Volume > Issue > You Can Spit on God, But Don't You Dare Affirm Him

You Can Spit on God, But Don’t You Dare Affirm Him

GUEST COLUMN

By Donna R. LaPlante | February 2007
Donna R. LaPlante is a retired accountant and a freelance writer in Lee's Summit, Missouri.

Is this the worst of times for Christianity? Perhaps it would be wrong to say it is the worst of times, but it can be said with certainty that Christians in the U.S. are experiencing a real, if subtle, persecution for their beliefs. Crisscrossing our country like a ravenous flame is the hatred of the atheists, the “gay” activists, the ACLU, and the secularists, who are launching attacks against the Christian religion. The reasons are simple: By suppressing the moral teachings of Christianity, the “gays” will have little opposition to their homosexual agenda; pro-abortionists will no longer struggle against the prolife movement; scientists will be free to use fertilized embryos for stem cell research; euthanasia will become a way of life — or make that death. (If you are sick, tired, maimed, handicapped, or just too old, suicide will be the approved solution.) Christians are the roadblock to these wanton desires and therefore are the recipients of persecution. Sadly, many Christians do little more than silently watch and wring their hands and comply and capitulate.

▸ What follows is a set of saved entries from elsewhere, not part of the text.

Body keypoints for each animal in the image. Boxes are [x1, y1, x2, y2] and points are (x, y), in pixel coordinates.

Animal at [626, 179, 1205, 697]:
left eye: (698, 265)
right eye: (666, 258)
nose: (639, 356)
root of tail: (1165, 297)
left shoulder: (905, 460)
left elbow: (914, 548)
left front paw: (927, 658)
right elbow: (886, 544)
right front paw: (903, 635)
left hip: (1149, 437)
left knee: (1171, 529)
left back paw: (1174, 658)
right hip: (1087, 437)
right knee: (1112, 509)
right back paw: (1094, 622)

The atheists and secularists are on the march, with the goal of wiping out all references to God from the public arena. Be assured, atheists are well organized in the promotion of their anti-religion agenda. Ellen Johnson, President of American Atheist, said Christians have plenty of churches and places where they can pray and practice their religion; it is not necessary for religion to pollute the public domain. An illustration of their persistence and determination is the controversial atheist Michael Newdow and his campaign to exclude the words “under God” from the Pledge of Allegiance and “In God We Trust” from our currency. The First Amendment is the legal whip they use to convince judges that any public reference to religion is unconstitutional and unfit for public viewing.

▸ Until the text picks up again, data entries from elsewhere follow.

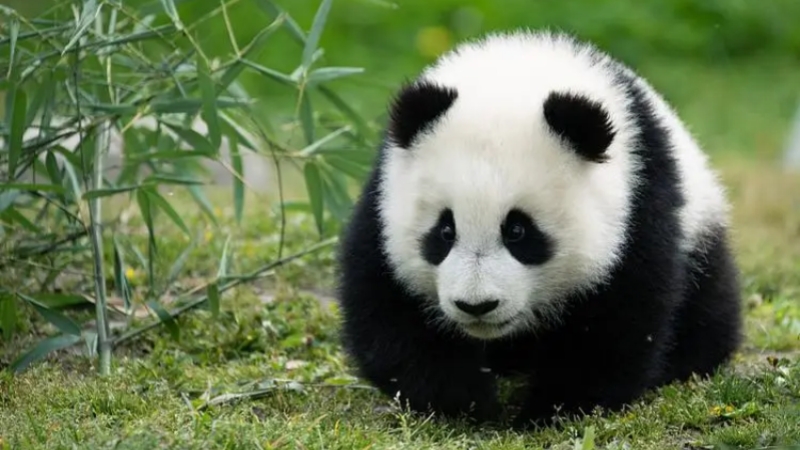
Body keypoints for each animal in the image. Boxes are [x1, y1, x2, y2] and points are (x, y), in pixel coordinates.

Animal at [335, 30, 743, 428]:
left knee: (709, 305)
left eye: (518, 232)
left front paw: (549, 410)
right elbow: (387, 309)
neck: (521, 71)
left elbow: (617, 318)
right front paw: (467, 404)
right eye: (445, 231)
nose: (477, 305)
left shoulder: (638, 199)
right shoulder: (383, 198)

The First Amendment never intended, nor does it presently intend, that any mention of God or Jesus Christ in public prayer is just cause for men to scurry to the highest court in the land with the sole intent of muting Christians’ public mention of God. The reason our Founding Fathers came to these shores was to flee governments that enforced an established state religion and persecuted anyone who did not proclaim that belief — in other words, they came for religious liberty. Our civic ancestors felt it was paramount that this should never happen in America and, as a safeguard, wrote the First Amendment to the Constitution: “Congress shall make no law respecting an establishment of religion, or prohibiting the free exercise thereof….” Could they ever have imagined that their civic progeny would so distort the interpretation of this Amendment that it would destroy the very religious liberty they were trying to protect?